Australia pushes for more cooperation between ‘Five Eyes' democracies to force companies to assist with decryption
In 2017, Australia was the latest democracy to consider applying broader limits to freedom of expression and privacy, in order to counter terrorist threats. The government is proposing collaborating with the Five Eyes intelligence network – comprising the US, UK, Canada, New Zealand and Australia – to impose greater legal obligations on device manufacturers and social media companies to cooperate with authorities in decrypting communications. Rights organisations are concerned that such a move could infringe on the right to privacy and freedom of expression; and, that similar methods could be purposefully misused by non-democratic countries.
See Freedom of Opinion, Speech and Expression case studies
Business has a responsibility, as outlined in the UN's the "Protect, Respect and Remedy"1 policy framework, to respect all human rights. This includes freedom of opinion, speech and expression. Where a company fails in its responsibility, allegations of complicity2 may arise if it or its suppliers participate in or benefit from any actions that result in infringements on the right to freedom of opinion, speech and expression.
A number of ICT companies have been exposed to reputational risk as a result of their alleged role in restricting this right. Activism and legal cases against the companies alleged to be complicit in infringements on freedom of speech may result in brand contamination and financial costs (see below):
Significant pressure resulting from exposure to reputational and legal risks means that a company may be faced with difficult strategic choices. This may include whether to invest or remain in a challenging or repressive country. This is a case of balancing the sound (and potentially long-term) commercial reasons for investing (profit, market capitalisation etc.), against the short and long-term reputation and competitiveness risks that may be incurred (as outlined below).
The Global Online Freedom Act (GOFA) was introduced in the US House of Representatives on 6 May 2009 and was later passed in 2012. This Bill prevents US companies from "cooperating with repressive governments in transforming the internet into a tool of censorship and surveillance." The GOFA requires that internet companies disclose all material filtered in response to demands by foreign governments to the State Department. Leading internet companies such as Google, Yahoo! and Microsoft sought modifications to the Bill, arguing that, without the flexibility to negotiate they cannot protect the safety of local employees and that they may be forced to divest from repressive countries, where they believed even a restricted version of their services does more good than harm. The Electric Frontier Foundation has published a paper outlining how companies selling surveillance and filtering technologies can avoid assisting repressive regimes.
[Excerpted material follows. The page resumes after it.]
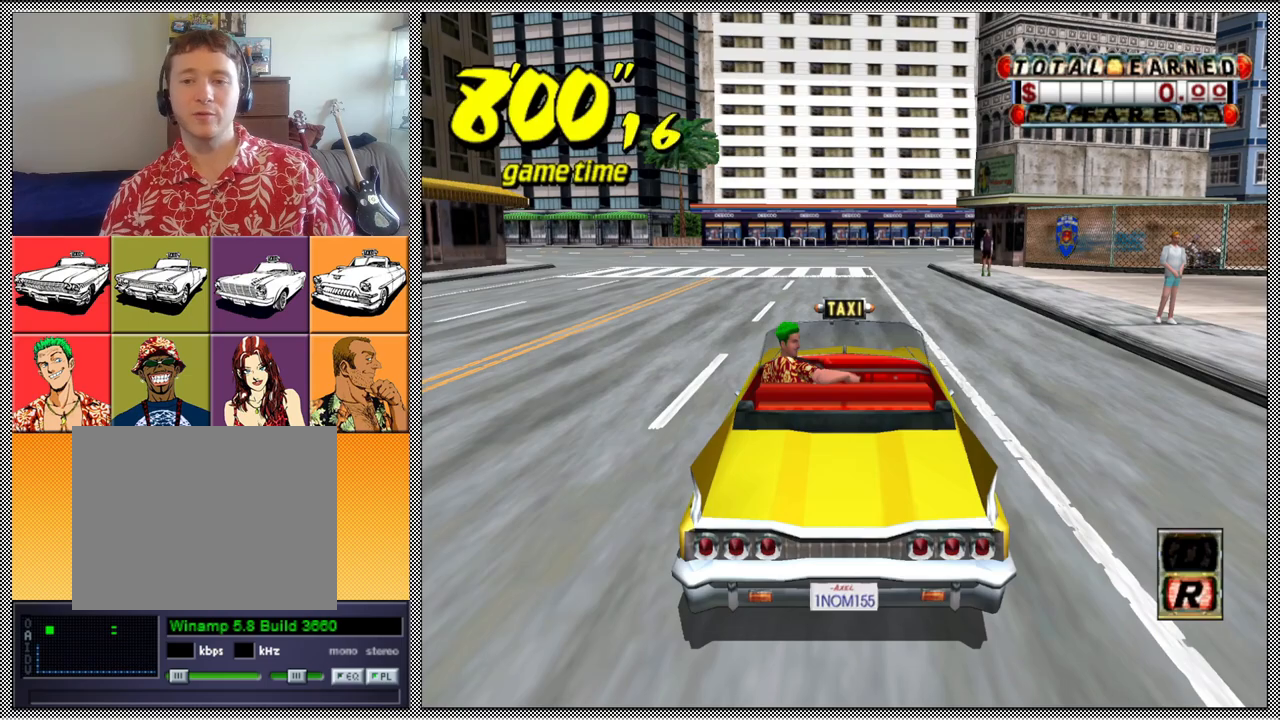
{"buttons": ["Z"], "left_stick": "center", "right_stick": "center", "events": [[100, "A", "down"], [100, "Z", "down"], [200, "A", "up"]]}
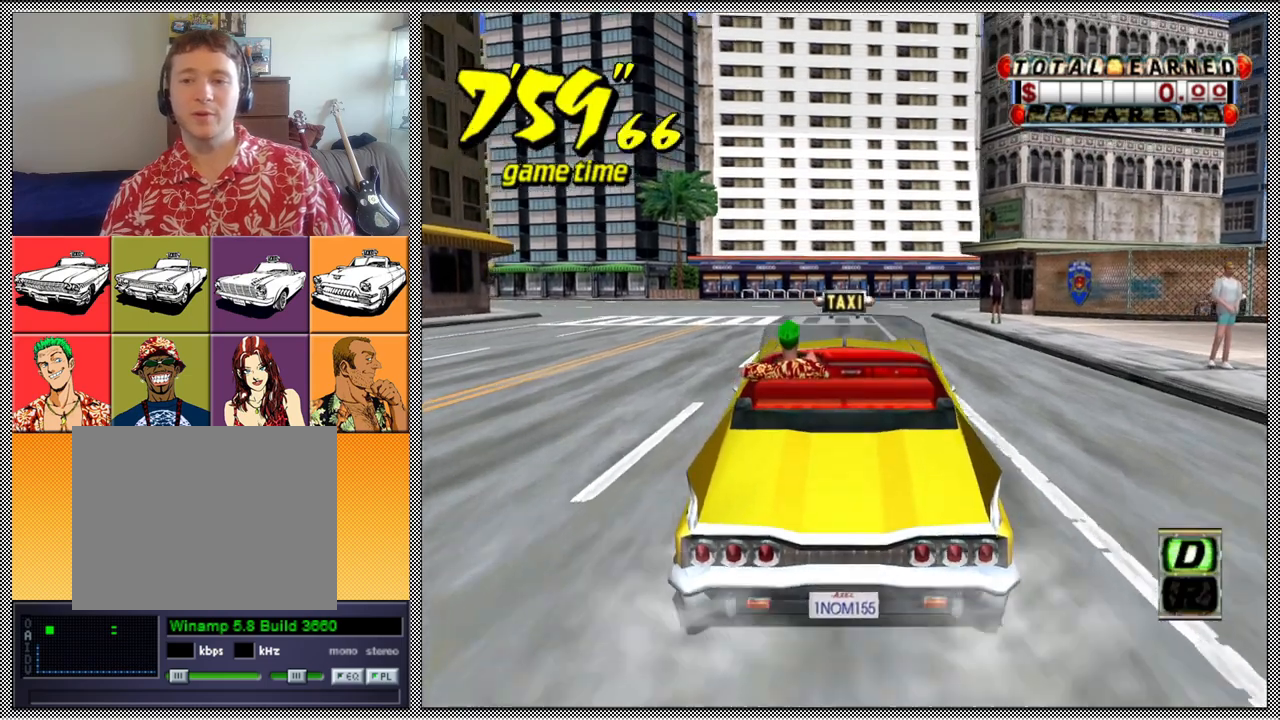
{"buttons": [], "left_stick": "center", "right_stick": "center", "events": [[233, "left_stick", "left"], [333, "Z", "up"], [433, "left_stick", "center"]]}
In March 2010, Google proceeded with its threat and shut down its search service on the Chinese mainland, instead setting up its headquarters in Hong Kong (Google.cn now redirects visitors to google.com.hk). The decision followed an attack on the company which was designed, according to Google, to "limit free speech on the Web." Google announced on its Official Google Blog that it ceased its self-censorship of search results in China. Nonetheless the Chinese government's internet filtering system will continue to prevent results being returned when searches are conducted using sensitive words and phrases such as "Tiananmen Square 1989" on google.com.hk. As of 2017, there were news reports that Google is in talks with the Chinese government to re-enter the market. As noted in ‘Examples', Google's market re-entry is signalled by access to platforms such as Google translate.
On 24 March 2010, US internet company GoDaddy announced at a US congressional hearing that it too would stop selling websites with Chinese domain names because of the radical controls being demanded by the Chinese authorities, according to a Reporters Without Borders press release. Google had previously come under years of significant pressure from consumers and activists over the company's presence in China, which may have influenced other companies such as GoDaddy in its decision - given the associated risks of remaining.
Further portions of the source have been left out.